L’expression d’Espace dynamique, titre d’une exposition à la Galerie Denyse Delrue en 1960, et le terme-thème de « topologie » propre à l’argumentation de Molinari deviennent alors des mots-clés. Molinari développe ses bandes parallèles. Chez Claude Tousignant apparaît le motif des cercles concentriques et, plus tard, des cibles à l’effet hypnotique. Créant un punctum, ces œuvres font de l’espace, selon les mots de Tousignant, « une pure sensation ».
« Nous voulions aussi cerner la portée de ce mouvement à l’échelle internationale, ajoute Michel Martin. Par des documents d’archives, l’exposition rend compte des multiples expositions des post-Plasticiens montréalais à New York à la fin des années 1950 et au début des années 1960. »
Le tandem Molinari- Tousignant participe en 1965 à The Responsive Eye qui consacre la déferlante internationale du op art au MoMA de New York. En dehors de cette lecture op, les tableaux d’alors de Tousignant ou Molinari, avec leurs couleurs vives et acidulées, sont également assimilés à tort à une version pop du géométrisme abstrait. Or, plus que l’effet rétinien et vibratoire, comme l’indiquaient déjà leurs propos de 1959 dans le catalogue de L’Art abstrait, leurs tableaux sollicitent « l’expérience active du spectateur ».
Avec un accrochage dense, une vingtaine de peintures de Guido Molinari et autant de Claude Tousignant mobilisent les perceptions du visiteur. À leur suite, Gaucher et Gagnon adoptent, selon Nasgaard, un même modèle proche du minimalisme où, devant le tableau, le spectateur oscille entre fixité et mouvement, adhésion et distance.
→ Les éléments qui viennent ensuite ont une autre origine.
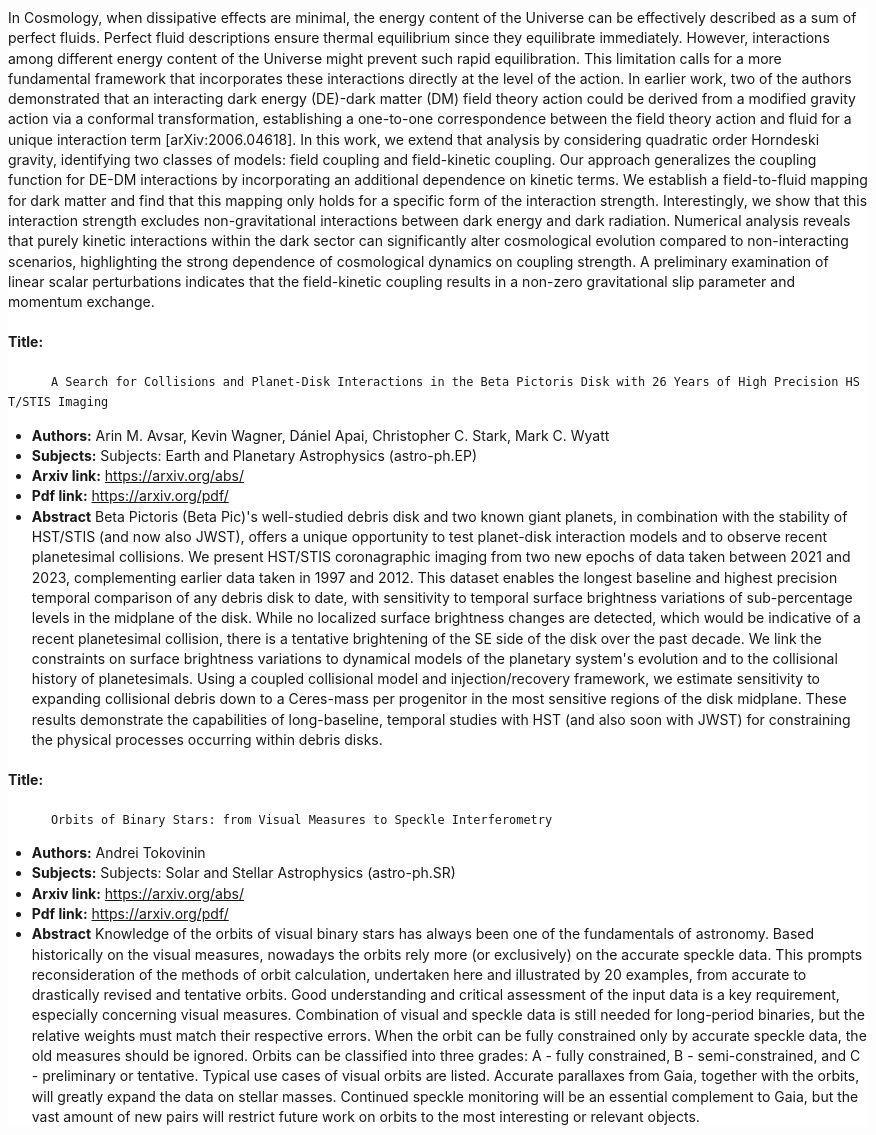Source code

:  In Cosmology, when dissipative effects are minimal, the energy content of the Universe can be effectively described as a sum of perfect fluids. Perfect fluid descriptions ensure thermal equilibrium since they equilibrate immediately. However, interactions among different energy content of the Universe might prevent such rapid equilibration. This limitation calls for a more fundamental framework that incorporates these interactions directly at the level of the action. In earlier work, two of the authors demonstrated that an interacting dark energy (DE)-dark matter (DM) field theory action could be derived from a modified gravity action via a conformal transformation, establishing a one-to-one correspondence between the field theory action and fluid for a unique interaction term [arXiv:2006.04618]. In this work, we extend that analysis by considering quadratic order Horndeski gravity, identifying two classes of models: field coupling and field-kinetic coupling. Our approach generalizes the coupling function for DE-DM interactions by incorporating an additional dependence on kinetic terms. We establish a field-to-fluid mapping for dark matter and find that this mapping only holds for a specific form of the interaction strength. Interestingly, we show that this interaction strength excludes non-gravitational interactions between dark energy and dark radiation. Numerical analysis reveals that purely kinetic interactions within the dark sector can significantly alter cosmological evolution compared to non-interacting scenarios, highlighting the strong dependence of cosmological dynamics on coupling strength. A preliminary examination of linear scalar perturbations indicates that the field-kinetic coupling results in a non-zero gravitational slip parameter and momentum exchange.
#### Title:
          A Search for Collisions and Planet-Disk Interactions in the Beta Pictoris Disk with 26 Years of High Precision HST/STIS Imaging
 - **Authors:** Arin M. Avsar, Kevin Wagner, Dániel Apai, Christopher C. Stark, Mark C. Wyatt
 - **Subjects:** Subjects:
Earth and Planetary Astrophysics (astro-ph.EP)
 - **Arxiv link:** https://arxiv.org/abs/
 - **Pdf link:** https://arxiv.org/pdf/
 - **Abstract**
 Beta Pictoris (Beta Pic)'s well-studied debris disk and two known giant planets, in combination with the stability of HST/STIS (and now also JWST), offers a unique opportunity to test planet-disk interaction models and to observe recent planetesimal collisions. We present HST/STIS coronagraphic imaging from two new epochs of data taken between 2021 and 2023, complementing earlier data taken in 1997 and 2012. This dataset enables the longest baseline and highest precision temporal comparison of any debris disk to date, with sensitivity to temporal surface brightness variations of sub-percentage levels in the midplane of the disk. While no localized surface brightness changes are detected, which would be indicative of a recent planetesimal collision, there is a tentative brightening of the SE side of the disk over the past decade. We link the constraints on surface brightness variations to dynamical models of the planetary system's evolution and to the collisional history of planetesimals. Using a coupled collisional model and injection/recovery framework, we estimate sensitivity to expanding collisional debris down to a Ceres-mass per progenitor in the most sensitive regions of the disk midplane. These results demonstrate the capabilities of long-baseline, temporal studies with HST (and also soon with JWST) for constraining the physical processes occurring within debris disks.
#### Title:
          Orbits of Binary Stars: from Visual Measures to Speckle Interferometry
 - **Authors:** Andrei Tokovinin
 - **Subjects:** Subjects:
Solar and Stellar Astrophysics (astro-ph.SR)
 - **Arxiv link:** https://arxiv.org/abs/
 - **Pdf link:** https://arxiv.org/pdf/
 - **Abstract**
 Knowledge of the orbits of visual binary stars has always been one of the fundamentals of astronomy. Based historically on the visual measures, nowadays the orbits rely more (or exclusively) on the accurate speckle data. This prompts reconsideration of the methods of orbit calculation, undertaken here and illustrated by 20 examples, from accurate to drastically revised and tentative orbits. Good understanding and critical assessment of the input data is a key requirement, especially concerning visual measures. Combination of visual and speckle data is still needed for long-period binaries, but the relative weights must match their respective errors. When the orbit can be fully constrained only by accurate speckle data, the old measures should be ignored. Orbits can be classified into three grades: A - fully constrained, B - semi-constrained, and C - preliminary or tentative. Typical use cases of visual orbits are listed. Accurate parallaxes from Gaia, together with the orbits, will greatly expand the data on stellar masses. Continued speckle monitoring will be an essential complement to Gaia, but the vast amount of new pairs will restrict future work on orbits to the most interesting or relevant objects.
Gaucher situe subtilement ses traits colorés sur une surface monochrome. Le regard est sensible aux interférences entre surface et traits, suivant des principes pas si éloignés des effets particuliers consécutifs au déplacement latéral et au choc provoqué par l’agencement séquentiel irrégulier des « bandes » de couleurs de Molinari. Le circuit se conclut sur trois œuvres de Gaucher de la série des gris sur gris. Accrochées dans la même salle, elles dialoguent entre elles suscitant une ambiance méditative. Ici, la forme se résume à une interaction entre les traits et un champ de couleur. Ne demeurent que les effets de série et de découpage qui remplacent la stricte disposition géométrique qui disparaît.
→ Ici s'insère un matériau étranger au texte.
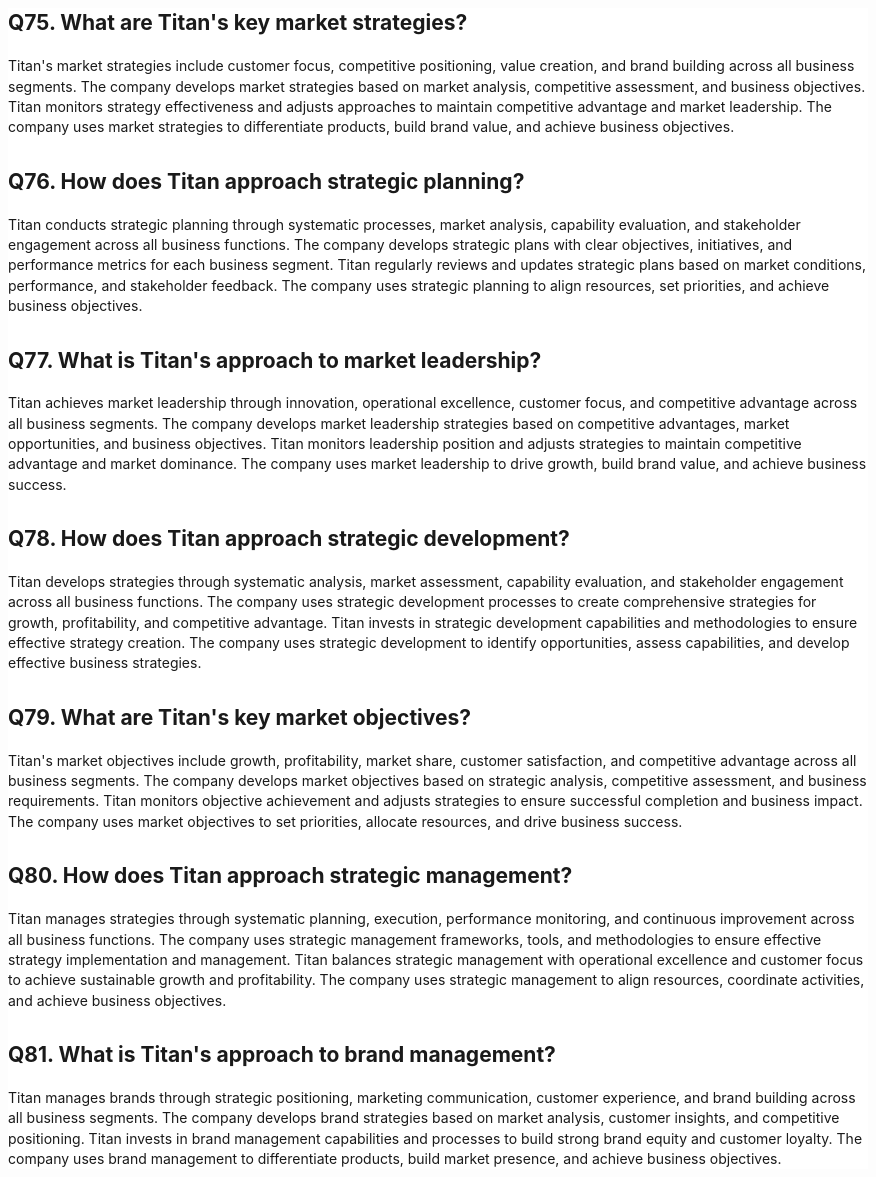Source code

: ## Q75. What are Titan's key market strategies?
Titan's market strategies include customer focus, competitive positioning, value creation, and brand building across all business segments. The company develops market strategies based on market analysis, competitive assessment, and business objectives. Titan monitors strategy effectiveness and adjusts approaches to maintain competitive advantage and market leadership. The company uses market strategies to differentiate products, build brand value, and achieve business objectives.

## Q76. How does Titan approach strategic planning?
Titan conducts strategic planning through systematic processes, market analysis, capability evaluation, and stakeholder engagement across all business functions. The company develops strategic plans with clear objectives, initiatives, and performance metrics for each business segment. Titan regularly reviews and updates strategic plans based on market conditions, performance, and stakeholder feedback. The company uses strategic planning to align resources, set priorities, and achieve business objectives.

## Q77. What is Titan's approach to market leadership?
Titan achieves market leadership through innovation, operational excellence, customer focus, and competitive advantage across all business segments. The company develops market leadership strategies based on competitive advantages, market opportunities, and business objectives. Titan monitors leadership position and adjusts strategies to maintain competitive advantage and market dominance. The company uses market leadership to drive growth, build brand value, and achieve business success.

## Q78. How does Titan approach strategic development?
Titan develops strategies through systematic analysis, market assessment, capability evaluation, and stakeholder engagement across all business functions. The company uses strategic development processes to create comprehensive strategies for growth, profitability, and competitive advantage. Titan invests in strategic development capabilities and methodologies to ensure effective strategy creation. The company uses strategic development to identify opportunities, assess capabilities, and develop effective business strategies.

## Q79. What are Titan's key market objectives?
Titan's market objectives include growth, profitability, market share, customer satisfaction, and competitive advantage across all business segments. The company develops market objectives based on strategic analysis, competitive assessment, and business requirements. Titan monitors objective achievement and adjusts strategies to ensure successful completion and business impact. The company uses market objectives to set priorities, allocate resources, and drive business success.

## Q80. How does Titan approach strategic management?
Titan manages strategies through systematic planning, execution, performance monitoring, and continuous improvement across all business functions. The company uses strategic management frameworks, tools, and methodologies to ensure effective strategy implementation and management. Titan balances strategic management with operational excellence and customer focus to achieve sustainable growth and profitability. The company uses strategic management to align resources, coordinate activities, and achieve business objectives.

## Q81. What is Titan's approach to brand management?
Titan manages brands through strategic positioning, marketing communication, customer experience, and brand building across all business segments. The company develops brand strategies based on market analysis, customer insights, and competitive positioning. Titan invests in brand management capabilities and processes to build strong brand equity and customer loyalty. The company uses brand management to differentiate products, build market presence, and achieve business objectives.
« Charles Gagnon attache moins d’importance à la couleur, mais ses peintures participent des mêmes collusions d’expériences visuelles que les post-Plasticiens », analyse Nasgaard. Il est vrai que les œuvres de Gagnon des années 1965-1968 qui sont exposées peuvent se rapprocher du hard edge. Reste qu’au sein de ce quatuor, Charles Gagnon joue un peu le trouble-fête. Trois de ses œuvres, datant des années 1962-1965, contestent bel et bien la rigidité du formalisme de Molinari, Tousignant et Gaucher. Il prend la liberté de faire s’y côtoyer, avec certains canons du hard edge, les tracés impulsifs de l’expressionnisme abstrait. Chez lui, les anciens tabous face à l’automatisme, si vilipendés auparavant dans le Manifeste des Plasticiens, sont joyeusement enfoncés. La boucle est bouclée. Le refoulé ressurgit.